As part of the 2018 NSF-Funded Computer Science REU at the University of Maryland, me (Ryan Synk) and a team of undergraduates studied adversarial attacks on facial recognition neural networks. In September 2020, I heavily updated the repository — originally located on the University of Maryland Institute for Advanced Computer Studies (UMIACS) Gitlab — and migrated it onto my personal github page.

This repository contains code written by Ryan Synk, Lara Shonkwiler, Kate Morrison, Xinyi Wang and Carlos Castillo. Credit for this work is spread evenly among those names listed, as well as Prof. Tom Goldstein, who directed the group.

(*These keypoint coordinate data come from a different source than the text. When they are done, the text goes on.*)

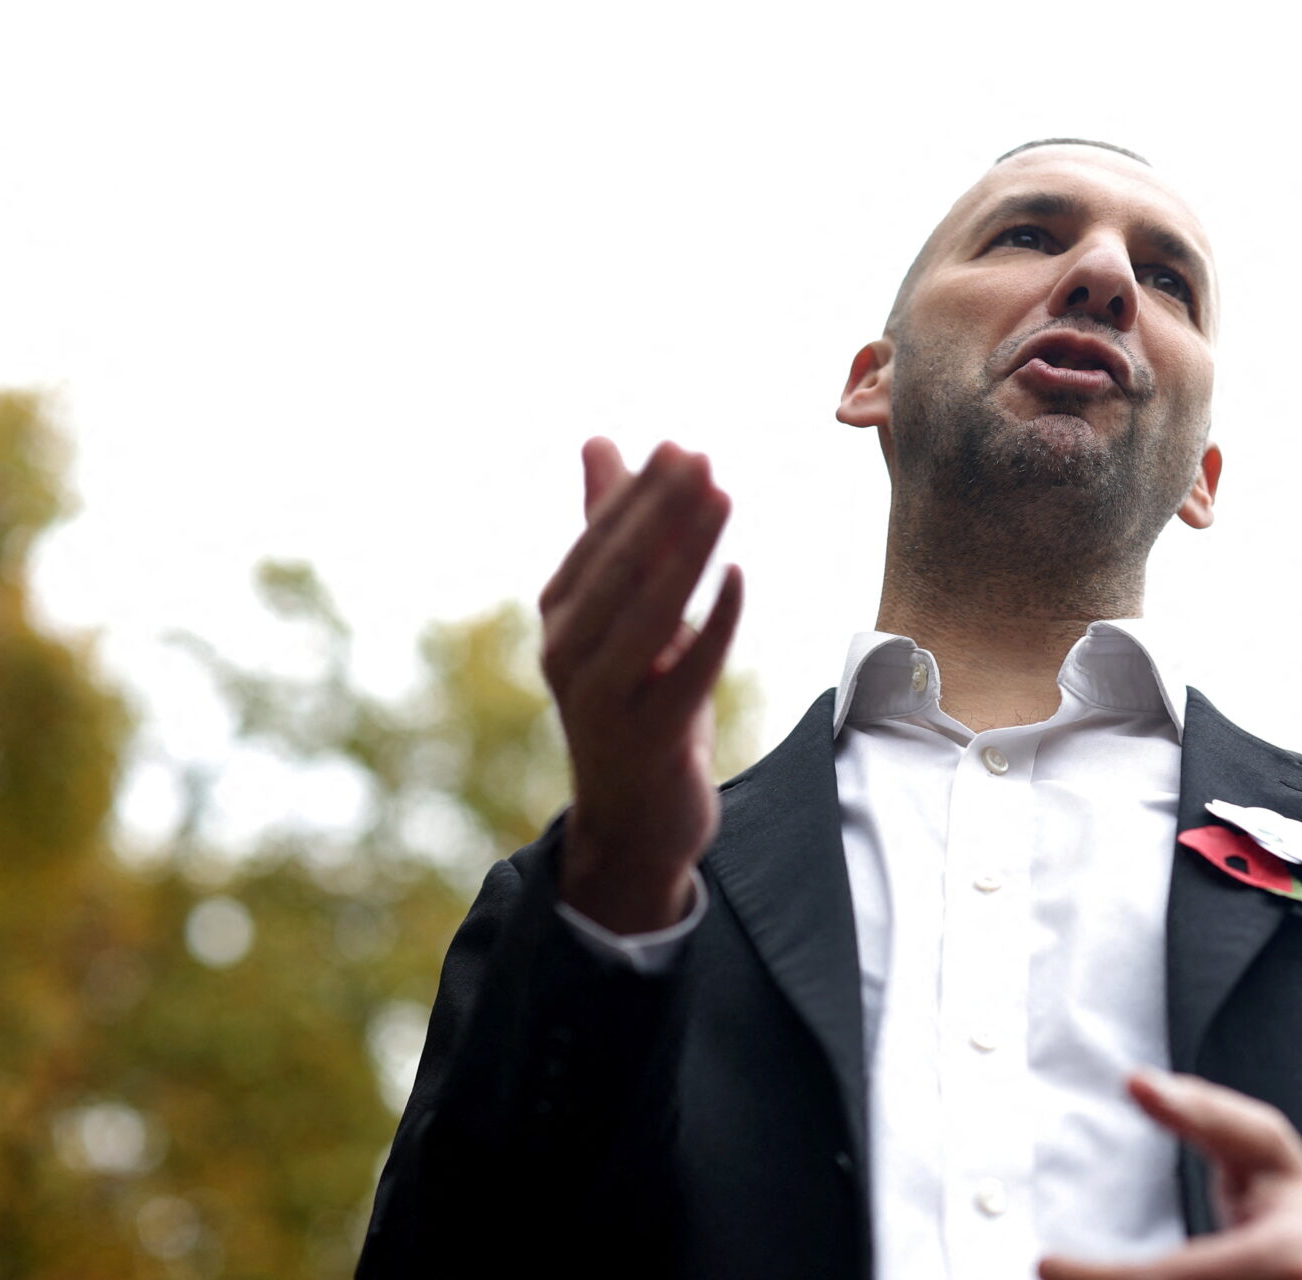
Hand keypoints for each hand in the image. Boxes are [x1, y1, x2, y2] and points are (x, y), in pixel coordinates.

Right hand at [539, 437, 743, 931]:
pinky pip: (687, 671)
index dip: (638, 496)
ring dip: (688, 553)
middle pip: (619, 571)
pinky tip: (740, 577)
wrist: (635, 816)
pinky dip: (714, 624)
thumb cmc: (634, 699)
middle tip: (700, 458)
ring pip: (650, 614)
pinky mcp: (649, 736)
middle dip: (660, 512)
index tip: (679, 448)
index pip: (598, 544)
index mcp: (561, 616)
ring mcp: (604, 699)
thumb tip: (598, 442)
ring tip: (722, 498)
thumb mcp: (622, 613)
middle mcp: (570, 654)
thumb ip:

Directions to Generate Adversarial Patch

The generate_patch.py script takes a neural network, a base image, and a target image, and optimizes a small, square patch. This patch, when overlayed on top of the base image, causes the network to interpret the image as the target. To generate a patch, simply clone the repository and run the "generate_patch.py" script. To run the script with images of your choosing, pass them in as parameters on the command line. The default should show something like this

Directions for Generating Images

This software uses UMDFaces and Pytorch to train deep networks for face recognition.

The steps are:

  1. Generate thumbnails to train. Use compute_aligned_images.py for this task, point to the three batches of UMDFaces, run it three times.
  2. Copy the create.py script to the val directory and run it there. This will create the missing directories in val that are required for validation to work.
  3. Train. I used python main.py --pretrained --epochs 200 --lr 0.1 --print-freq 1 /scratch2/umdfaces-thumbnails/. You should come back 12 hours later.
  4. Generate features, for example. I used the compute_features.py script for this task.
  5. Generate plots/statistics, whatever you want, I used run_lfw.py for this.